Hear it for yourself. Download: "Let The World Smother You" by The Hardy Boys.

Tuesday, October 10, 2006

Black mood . . . lifted

Ah, so that was lovely, now wasn't it?

We won't get into further details -- you need only know the loveliness I speak of can be found here. And Wednesday? The outcome of that battle indeed looks grim; The Boys In Green will likely be without the services of 14 lads. Here's all one needs to hear about our starting XI: The goalie last saw action against the likes of Crewe, Yeovil, and Chesterfield!

I decided I shall avoid Landsdowne Road entirely and passed off my ticket to a relative. And yes, he's a masochist. (Of course he is; he's related to the wife.)

Anyway, I returned home Sunday in absolute tatters. My black mood was lifted, however, after a nicely prepared sup from the little woman, post-meal tea in front of a comfy turf fire, and a smidge of Altan. This group has long occupied a special place in my heart, both for their lovely music and their inner strength, as they endured the terrible illness and death of one of their own: the genius Frankie Kennedy (I taped the funeral services which were broadcast on Radio Na Gaeltachta; will have to track that cassette down).
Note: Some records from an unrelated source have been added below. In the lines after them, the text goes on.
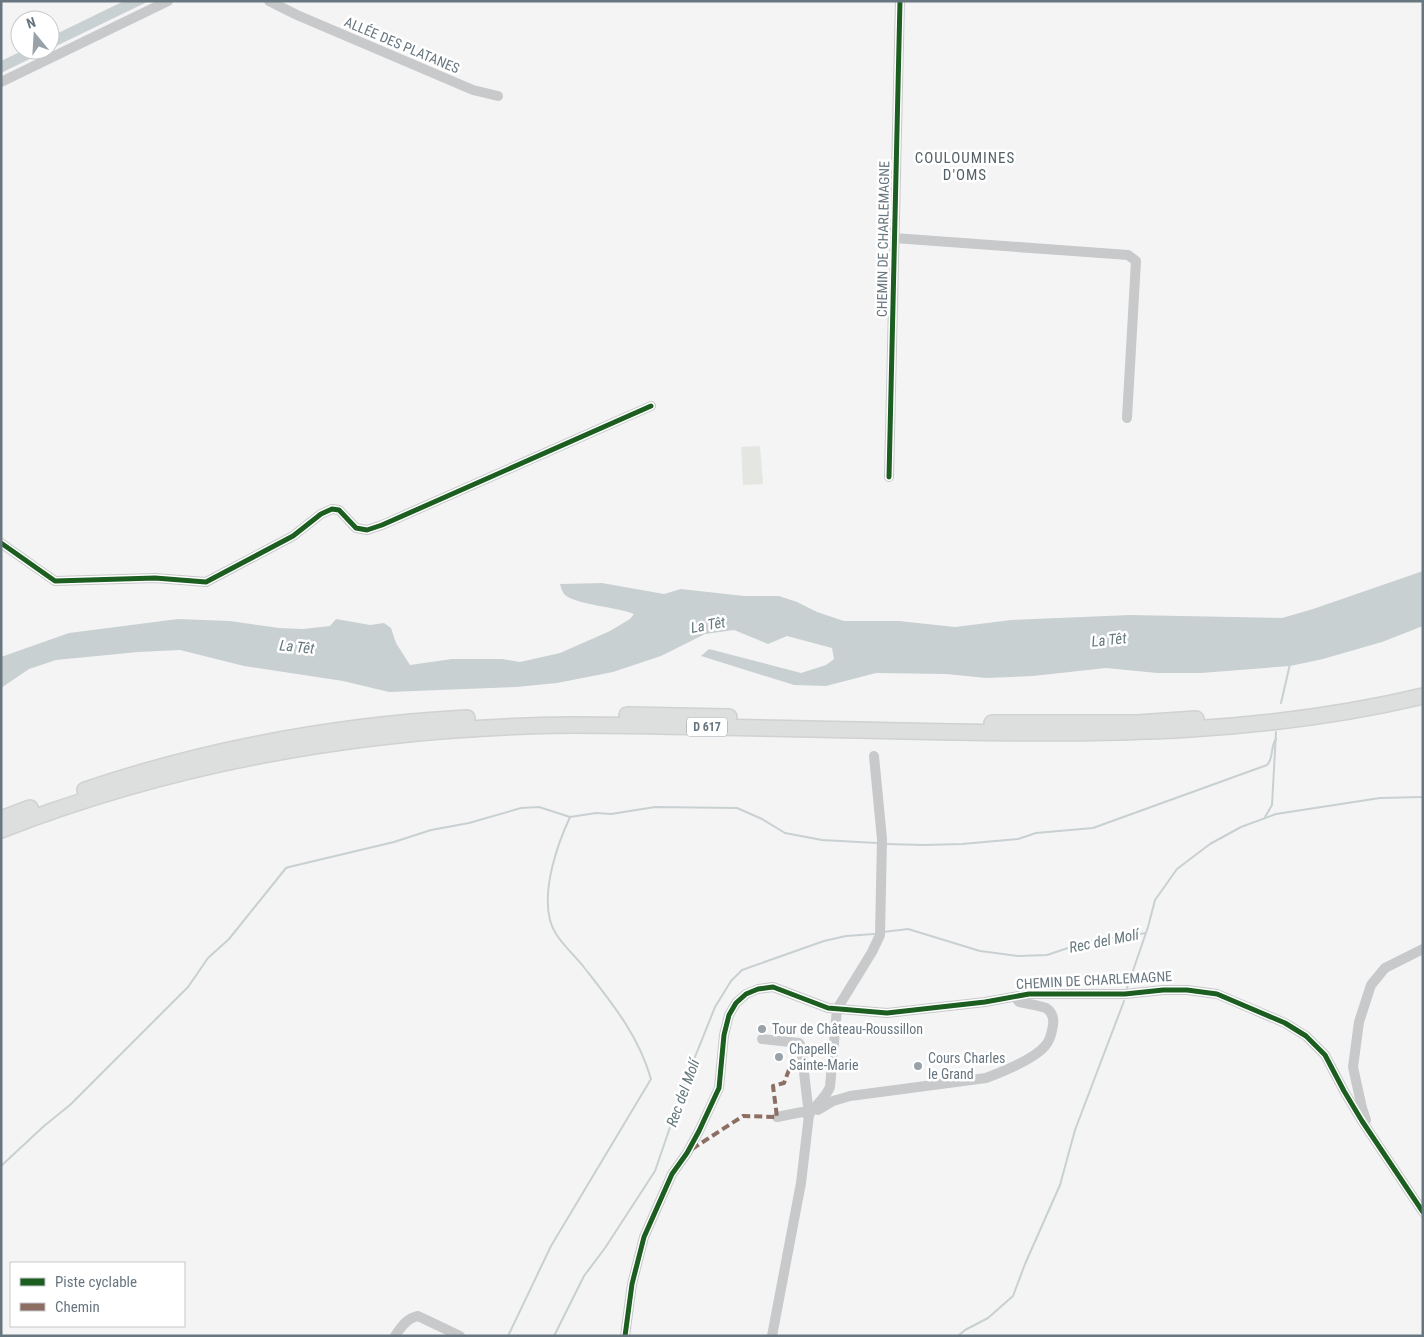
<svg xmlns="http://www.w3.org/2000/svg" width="1424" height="1337" font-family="'Roboto Condensed',sans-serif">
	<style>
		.green { fill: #e3e6e1 }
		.water { fill: #c9d0d2 }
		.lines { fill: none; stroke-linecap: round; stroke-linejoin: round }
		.stream { stroke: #c9d0d2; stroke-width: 2 }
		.highway-casing { stroke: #d0d1d1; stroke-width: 18 }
		.minor { stroke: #c7c9ca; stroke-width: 10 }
		.highway { stroke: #dddede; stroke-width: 15 }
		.quiet { stroke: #8d6e63; stroke-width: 4; stroke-dasharray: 8 4; stroke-linecap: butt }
		.cycleway-casing { stroke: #fff; stroke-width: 8 }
		.cycleway { stroke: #1b5e20; stroke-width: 5 }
		.poi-dot { fill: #99a2a9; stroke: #fff; stroke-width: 2 }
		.labels { text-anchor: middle; stroke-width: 5; stroke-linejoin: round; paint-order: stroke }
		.shield { fill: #fff; stroke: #959fa6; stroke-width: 1 }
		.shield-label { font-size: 12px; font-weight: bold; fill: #687680 }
		.street-label { font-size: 14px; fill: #687680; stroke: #fff }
		.poi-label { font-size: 14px; fill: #687680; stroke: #fff; text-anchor: start }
		.neighbourhood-label { font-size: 15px; letter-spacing: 1px; fill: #555f66; stroke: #fff }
		.water-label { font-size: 15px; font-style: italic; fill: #64777c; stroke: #fff }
	</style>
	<rect width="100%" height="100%" fill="#f4f4f4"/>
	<!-- green -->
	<polygon class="green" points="760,446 763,484 743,485 741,447"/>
	<!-- water -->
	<g class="water">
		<polygon points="124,1 149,1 50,49 50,37"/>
		<polygon points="24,50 48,50 1,73 1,61"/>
		<path d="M1423,571V626L1382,642L1323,659L1290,666L1201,673H1157L1106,668L1033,676L986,678L946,674L876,673L826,686L794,685L701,656L709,649L801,673L826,665L834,659L832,648L787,636L768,644L734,630L705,634L661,656L613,672L557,683L516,687L389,692L343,681L244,666L180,650L138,652L56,660L29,669L1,688V657L69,633L178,619L230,621L279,628L303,629L330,626L336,619L370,625L384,623L391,628L396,643L410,665L452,659H502L520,662L560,653L610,631L630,619L634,614C617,607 577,605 565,595C562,592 561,588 560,584L602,583L664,594L681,589L744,596H779L797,602L817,612L844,621H899L955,627L1011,620L1130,615L1282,618L1313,609Z"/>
	</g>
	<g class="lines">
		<!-- stream -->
		<g class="stream">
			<polyline points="1281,703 1290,664"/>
			<polyline points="1265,817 1272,805 1276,732"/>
			<path d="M885,844L923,845L962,844L1018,839L1036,833L1093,828L1267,765C1274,758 1270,747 1276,739"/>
			<polyline points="883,932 908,929 980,951 1018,956 1047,955 1086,942 1146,933"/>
			<polyline points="1127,988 1148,927 1155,900 1177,869 1210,844 1241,827 1276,814 1380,798 1423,797"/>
			<polyline points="1,1166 44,1126 70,1105 188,987 208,958 229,939 286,868 289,867 394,842 431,830 469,823 521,808 539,807 570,817 596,813 611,814 655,807 737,808 762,819 785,833 822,840 877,843"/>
			<path d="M508,1336L551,1246L651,1079C638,1034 611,1002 583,966C571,951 555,939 550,920C542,889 557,845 570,817"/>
			<polyline points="554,1336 584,1276 605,1248 655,1171 689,1072 715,1007 731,981 742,970 824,941 846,936 874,934"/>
			<polyline points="958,1336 965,1330 988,1318 1013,1296 1025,1264 1060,1185 1075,1130 1124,1001"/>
		</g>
		<defs>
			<g id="highway">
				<polyline points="627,715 729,717"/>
				<polyline points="992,723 1137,723 1196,719"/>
				<path d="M85,790C207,749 338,725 467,718"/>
				<polyline points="1,819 30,808"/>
				<path d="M1,830C183,759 379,727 573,725C619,725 665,726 711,727C792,729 874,731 956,732C1113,735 1269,733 1423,696"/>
			</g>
		</defs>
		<!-- highway casing -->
		<use href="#highway" class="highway-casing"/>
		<!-- minor -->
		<g class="minor">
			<polyline points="269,1 297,15 473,90 498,96"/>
			<polyline points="1,82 168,1"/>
			<polyline points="894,238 1128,255 1136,261 1127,418"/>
			<polyline points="889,477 900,1"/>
			<polyline points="1,543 55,581 155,578 206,582 293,536 321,514 332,509 339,510 356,528 367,530 382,525 651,406"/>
			<polyline points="762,1039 799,1043 801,1047 809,1115 801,1183 772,1336"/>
			<path d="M818,1110L833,1101L850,1096L986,1078C1002,1072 1034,1059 1045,1046C1050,1041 1052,1032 1053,1025C1054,1018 1052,1012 1046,1008C1038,1005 1027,1004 1019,1002L1015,997"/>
			<path d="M809,1115C815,1105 825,1099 830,1087L837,1009L872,952L880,935L882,839L874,756"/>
			<polyline points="777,1117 802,1112 809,1115"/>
			<polyline points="1366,1120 1362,1108 1353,1067 1359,1022 1371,985 1385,968 1423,949"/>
			<path d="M395,1336C401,1327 407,1318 418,1316L460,1336"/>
			<polyline points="625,1336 632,1284 644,1237 672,1174 687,1153 699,1131 719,1088 724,1035 729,1015 736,1003 746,994 758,989 773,987 828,1008 887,1013 985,1002 1029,994 1125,994 1163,990 1187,990 1217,994 1285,1023 1306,1036 1325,1055 1344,1091 1362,1121 1423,1212"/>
		</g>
		<!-- highway -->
		<use href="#highway" class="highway"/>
		<!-- quiet -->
		<polyline class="quiet" points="692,1149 743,1116 777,1117 773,1086 784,1083 799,1043"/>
		<defs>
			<g id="cycleway">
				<polyline points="889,477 900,1"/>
				<polyline points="1,543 55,581 155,578 206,582 293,536 321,514 332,509 339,510 356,528 367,530 382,525 651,406"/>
				<polyline points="625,1336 632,1284 644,1237 672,1174 687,1153 699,1131 719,1088 724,1035 729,1015 736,1003 746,994 758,989 773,987 828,1008 887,1013 985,1002 1029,994 1125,994 1163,990 1187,990 1217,994 1285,1023 1306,1036 1325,1055 1344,1091 1362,1121 1423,1212"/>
			</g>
		</defs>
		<!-- cycleway casing -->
		<use href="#cycleway" class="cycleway-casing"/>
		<!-- cycleway -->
		<use href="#cycleway" class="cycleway"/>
	</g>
	<!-- markers -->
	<g class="poi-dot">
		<circle cx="762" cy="1029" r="5"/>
		<circle cx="779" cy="1057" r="5"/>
		<circle cx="918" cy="1066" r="5"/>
	</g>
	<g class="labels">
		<!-- shield labels -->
		<rect class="shield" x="687" y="717.5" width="40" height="19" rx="4"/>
		<g class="shield-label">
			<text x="707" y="731">D 617</text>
		</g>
		<!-- street labels -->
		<g class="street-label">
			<text transform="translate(402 45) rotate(23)" y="5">ALLÉE DES PLATANES</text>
			<text transform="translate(883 239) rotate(-89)" y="5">CHEMIN DE CHARLEMAGNE</text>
			<text transform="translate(1094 980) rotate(-3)" y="5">CHEMIN DE CHARLEMAGNE</text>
		</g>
		<!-- poi labels -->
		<g class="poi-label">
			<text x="772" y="1034">Tour de Château-Roussillon</text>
			<text x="789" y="1054">Chapelle<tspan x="789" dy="16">Sainte-Marie</tspan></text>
			<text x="928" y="1063">Cours Charles<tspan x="928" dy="16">le Grand</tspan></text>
		</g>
		<!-- neighbourhood labels -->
		<g class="neighbourhood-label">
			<text x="965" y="163">COULOUMINES<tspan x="965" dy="17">D'OMS</tspan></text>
		</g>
		<!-- water labels -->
		<g class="water-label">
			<text transform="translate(708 625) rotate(-10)" y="5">La Têt</text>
			<text transform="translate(1109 640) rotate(-6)" y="5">La Têt</text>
			<text transform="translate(297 647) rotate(6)" y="5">La Têt</text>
			<text transform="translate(1104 941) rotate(-11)" y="5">Rec del Molí</text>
			<text transform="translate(683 1093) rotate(-70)" y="5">Rec del Molí</text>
		</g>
	</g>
	<!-- border -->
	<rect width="1424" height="1337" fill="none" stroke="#687680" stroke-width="5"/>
	<!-- legend -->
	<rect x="10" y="1262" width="175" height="65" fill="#ffffff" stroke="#c3c8cc"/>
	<rect x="20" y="1278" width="25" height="8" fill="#1b5e20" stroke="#c3c8cc"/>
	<text x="55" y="1287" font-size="15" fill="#687680">Piste cyclable</text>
	<rect x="20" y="1303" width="25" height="8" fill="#8d6e63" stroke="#c3c8cc"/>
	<text x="55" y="1312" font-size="15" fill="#687680">Chemin</text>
	<!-- north arrow -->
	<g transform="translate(35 35) rotate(342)"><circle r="24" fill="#ffffff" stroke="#c3c8cc"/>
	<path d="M0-4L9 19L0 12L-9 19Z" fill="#99a2a9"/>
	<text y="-8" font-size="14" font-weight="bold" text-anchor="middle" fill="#687680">N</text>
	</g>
</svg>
They are survivors, and survivors are folks I ardently admire.

And getting back to the trivial matter of football: We'll soon see if Staunton is of the same make-up.

Two songs from Altan: "Slainte Theilinn (A Health To Teelin)" and "The Pretty Young Girl."

Monday, October 09, 2006

Power of glam compels you

One of my older brothers popped by this weekend. You know, one of them I'm-here-to-hang-with-you-but-really-here-to-check-up-on-you type visits. That's cool; I understand he's got sibling duties to perform and all.

At my insistence, we drove everywhere in his car. I haven't been in an automobile since Moving Day back in early September and it was nice to travel somewhere butt planted on cushiony cushion, rather than the adamantine seats in our lovely local transit. Plus, the smell of pine tree car freshner, no matter how pungent, is better than the acrid stench of hobo pee-pee.

Anyway, rides all over Manhattan in my brother's '89 Civic meant I was subjected to his heinous mix tapes. More Eighties hair rawk than you can shake a stick at. Most of it I could endure, but when Britny Fox came on, I had to implore him to shut it off. My sincere hope is, one day my brother will be riding to Damascus when a blinding light will flash around him, knocking him to the ground. He will then be converted, his evil music ways behind him.

Speaking of Sauls and Pauls, Mr. Stanley here (left) is one frightening looking individual. I pointed this out to my brother, but he wanted nothing of it. He defended Starman's right to look like he belongs as a display in a wax museum.

Two of my brother's favorite artists are coming out with new albums: Winger and Paul Stanley. Listen and . . . er, enjoy.

"On A Day Like Today" and "Four Leaf Clover" by Winger.

"Bulletproof" and "Lift" by Paul Stanley.